Organize em uma lista numerada as linhas dos itens abaixo, começando pela linha que contém "Seuraa meitä" e seguindo até a linha que contém "podcastien ja palautepalvelun esittämiseen.", ambas incluídas. Omita as linhas em branco.

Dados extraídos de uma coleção
◇ ◇ ◇

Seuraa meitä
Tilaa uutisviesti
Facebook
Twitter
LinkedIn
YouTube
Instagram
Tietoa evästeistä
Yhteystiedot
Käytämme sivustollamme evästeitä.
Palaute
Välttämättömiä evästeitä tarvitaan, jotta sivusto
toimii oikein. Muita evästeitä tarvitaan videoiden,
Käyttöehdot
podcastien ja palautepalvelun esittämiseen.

◇ ◇ ◇

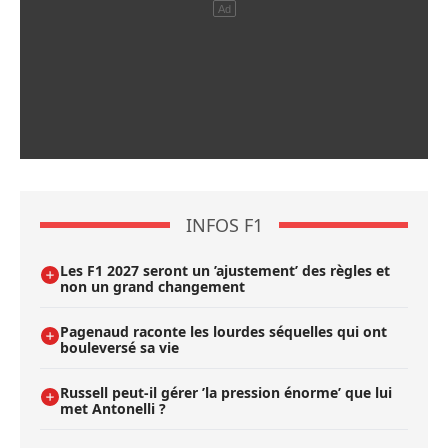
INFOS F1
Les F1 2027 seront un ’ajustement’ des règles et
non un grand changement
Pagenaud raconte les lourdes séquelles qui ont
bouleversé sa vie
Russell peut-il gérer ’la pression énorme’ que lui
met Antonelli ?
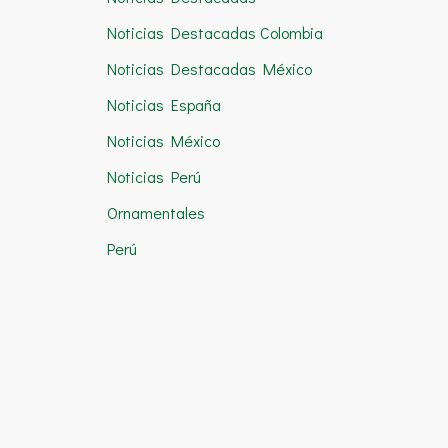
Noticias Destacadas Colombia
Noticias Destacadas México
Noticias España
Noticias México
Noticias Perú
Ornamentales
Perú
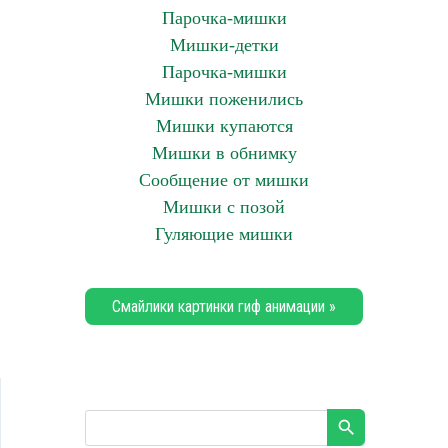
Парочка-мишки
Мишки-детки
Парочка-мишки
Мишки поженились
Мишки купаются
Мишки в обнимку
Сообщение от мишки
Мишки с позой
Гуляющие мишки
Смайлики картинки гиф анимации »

◇ ◇ ◇

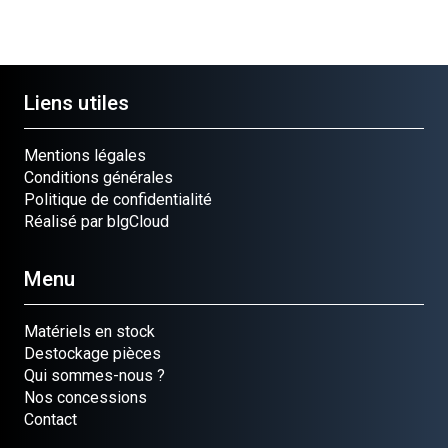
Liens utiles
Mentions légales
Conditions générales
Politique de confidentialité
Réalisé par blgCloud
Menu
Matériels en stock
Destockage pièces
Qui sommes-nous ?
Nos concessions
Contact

◇ ◇ ◇

RESPOSTA DA TAREFA:
1. Seuraa meitä
2. Tilaa uutisviesti
3. Facebook
4. Twitter
5. LinkedIn
6. YouTube
7. Instagram
8. Tietoa evästeistä
9. Yhteystiedot
10. Käytämme sivustollamme evästeitä.
11. Palaute
12. Välttämättömiä evästeitä tarvitaan, jotta sivusto
13. toimii oikein. Muita evästeitä tarvitaan videoiden,
14. Käyttöehdot
15. podcastien ja palautepalvelun esittämiseen.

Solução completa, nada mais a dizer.